Today is Pentecost, one of my favorite celebrations of the year. The story we hear in the first reading is one of those striking moments in history, when something new (and still older than time) broke out in the world. Ordinary people were given great grace to do extraordinary things on an unprecedented scale. The laws of nature were bent in service of the Gospel.
We’re naturally drawn to heroic stories and intrigued by the spectacle of miracles and manifestations of the supernatural. These are intense realities worthy of reflection, but I want to focus on two other aspects of this reality that can sometimes be easy to overlook in everyday life. The miraculous is here and now, right in front of us, and our encounter with the Divine should move us to action.
Not long ago, I was at a diocesan youth conference praying and reflecting on stories like today’s readings, when the thought occurred to me, “Wouldn’t it have been amazing to have been there when God did the BIG things? Would our world pay more attention to His Presence if they witnessed such things?” I answered myself and an inner dialogue ensued. (What? You know you talk to yourself, too.) “Well, even then, people saw it first-hand and still walked away. Even the Israelites in the Exodus story had a hard time to keep from backsliding and going back to “comfortable” old ways, and look at the miraculous events they were involved in.” People even asked Jesus point-blank for a sign (Matthew 12:38-41, 16:1-4, Mark 8:11-12).
At about this time in my little chat with my own thoughts, it was time to prepare for Mass.
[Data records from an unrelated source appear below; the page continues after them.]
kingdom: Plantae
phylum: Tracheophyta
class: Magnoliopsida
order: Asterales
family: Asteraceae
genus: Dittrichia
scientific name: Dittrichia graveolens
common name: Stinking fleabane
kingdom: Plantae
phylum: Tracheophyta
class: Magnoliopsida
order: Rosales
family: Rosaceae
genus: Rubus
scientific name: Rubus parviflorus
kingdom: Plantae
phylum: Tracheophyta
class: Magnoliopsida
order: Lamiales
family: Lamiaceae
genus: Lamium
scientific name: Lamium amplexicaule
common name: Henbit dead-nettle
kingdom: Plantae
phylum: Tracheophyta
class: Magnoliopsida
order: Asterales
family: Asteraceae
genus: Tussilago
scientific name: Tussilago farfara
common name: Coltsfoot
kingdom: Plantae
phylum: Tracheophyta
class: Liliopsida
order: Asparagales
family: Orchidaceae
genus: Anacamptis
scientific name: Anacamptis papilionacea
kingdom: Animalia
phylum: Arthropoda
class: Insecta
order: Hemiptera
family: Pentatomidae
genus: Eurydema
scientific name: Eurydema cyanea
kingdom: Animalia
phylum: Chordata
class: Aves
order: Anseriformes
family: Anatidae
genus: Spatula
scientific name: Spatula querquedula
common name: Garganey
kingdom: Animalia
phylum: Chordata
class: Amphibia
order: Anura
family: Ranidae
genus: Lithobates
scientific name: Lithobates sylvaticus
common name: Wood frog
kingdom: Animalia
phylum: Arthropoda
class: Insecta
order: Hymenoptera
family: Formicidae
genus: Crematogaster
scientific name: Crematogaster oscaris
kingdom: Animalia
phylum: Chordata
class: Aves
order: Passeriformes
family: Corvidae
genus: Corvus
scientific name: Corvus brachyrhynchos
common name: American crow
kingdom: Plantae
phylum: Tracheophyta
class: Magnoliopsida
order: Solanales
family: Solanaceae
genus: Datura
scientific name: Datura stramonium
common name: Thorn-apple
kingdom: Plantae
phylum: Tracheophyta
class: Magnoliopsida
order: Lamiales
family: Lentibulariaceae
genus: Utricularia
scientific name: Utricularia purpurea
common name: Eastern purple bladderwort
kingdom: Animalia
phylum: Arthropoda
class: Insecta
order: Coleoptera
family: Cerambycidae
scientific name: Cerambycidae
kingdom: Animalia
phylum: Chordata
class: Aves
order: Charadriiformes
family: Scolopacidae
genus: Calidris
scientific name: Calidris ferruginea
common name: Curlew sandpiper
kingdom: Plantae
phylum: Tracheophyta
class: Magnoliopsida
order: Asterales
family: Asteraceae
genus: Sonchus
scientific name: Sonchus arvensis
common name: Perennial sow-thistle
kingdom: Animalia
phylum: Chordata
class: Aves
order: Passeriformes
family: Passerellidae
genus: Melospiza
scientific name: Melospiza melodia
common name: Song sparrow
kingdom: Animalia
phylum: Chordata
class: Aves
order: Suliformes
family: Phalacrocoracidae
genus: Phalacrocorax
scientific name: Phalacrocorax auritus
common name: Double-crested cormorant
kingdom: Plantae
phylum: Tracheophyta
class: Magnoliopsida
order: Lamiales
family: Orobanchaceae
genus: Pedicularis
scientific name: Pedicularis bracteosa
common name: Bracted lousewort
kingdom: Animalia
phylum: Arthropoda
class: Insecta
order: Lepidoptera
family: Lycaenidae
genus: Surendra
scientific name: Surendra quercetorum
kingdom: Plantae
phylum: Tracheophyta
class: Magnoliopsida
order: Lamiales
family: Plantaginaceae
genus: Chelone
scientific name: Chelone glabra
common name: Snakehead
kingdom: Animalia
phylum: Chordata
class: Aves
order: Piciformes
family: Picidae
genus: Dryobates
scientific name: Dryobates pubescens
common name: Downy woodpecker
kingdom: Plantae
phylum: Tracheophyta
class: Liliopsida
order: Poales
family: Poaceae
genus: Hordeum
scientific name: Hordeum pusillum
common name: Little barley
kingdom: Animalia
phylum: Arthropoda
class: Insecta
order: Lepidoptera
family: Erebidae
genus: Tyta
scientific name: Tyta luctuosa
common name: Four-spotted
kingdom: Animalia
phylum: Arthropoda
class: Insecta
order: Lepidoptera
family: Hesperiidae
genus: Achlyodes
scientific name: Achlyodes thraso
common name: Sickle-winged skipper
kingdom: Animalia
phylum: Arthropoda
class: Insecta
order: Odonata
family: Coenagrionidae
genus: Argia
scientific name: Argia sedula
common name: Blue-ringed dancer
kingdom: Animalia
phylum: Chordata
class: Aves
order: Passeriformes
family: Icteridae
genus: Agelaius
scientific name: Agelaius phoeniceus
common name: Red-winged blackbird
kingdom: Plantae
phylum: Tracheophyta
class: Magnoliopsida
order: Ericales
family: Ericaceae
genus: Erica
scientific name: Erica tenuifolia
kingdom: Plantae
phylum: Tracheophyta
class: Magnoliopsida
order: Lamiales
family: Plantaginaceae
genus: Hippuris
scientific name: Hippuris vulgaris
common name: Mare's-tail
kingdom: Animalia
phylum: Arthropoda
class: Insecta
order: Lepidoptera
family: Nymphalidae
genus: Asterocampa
The miraculous was about to unfold right in front of us, and we were about to be present at the central point of history. I say this just about every time Apex gives a presentation, and I do so because it is precisely the message I need to be constantly reminded of: The miraculous is constantly present, right in front of us. We have grown accustomed to spiritual blinders and only perceive a small part of reality. What Christ invites us to do, and what the Saints have done, is to invite the Holy Spirit into our very being and allow ourselves to be renewed.
The Responsorial Psalm states: “Lord, send out your Spirit, and renew the face of the earth.” Well, we are the ones to be renewed and to carry that light of Christ to the dark places of the world. Once we allow that Spirit entry, we have to endure the purifying fire, endure transformation to be bearers of the Light, to let the Light live in us. Then, like the Saints, we will be more aware of the miraculous in our midst and be able to respond to it. Being aware is the first step. Recognizing our task to bear that Light to the world is the second. Once we encounter the Divine, we are called to put revelation into action. One minute the disciples were together in a house, the next they were out in the public square unable to stop sharing about the amazing things God had done that they witnessed. The Holy Spirit moved them to action.
When we pray for the Lord to send out His Spirit and renew the face of the earth, we have to be prepared to be the vessels, to carry that Spirit and witness that reality with our lives. You are the means God has chosen to renew the earth with His Spirit. Be aware of the miraculous right in front of you, and be bold enough to carry the Light into the dark places of the world.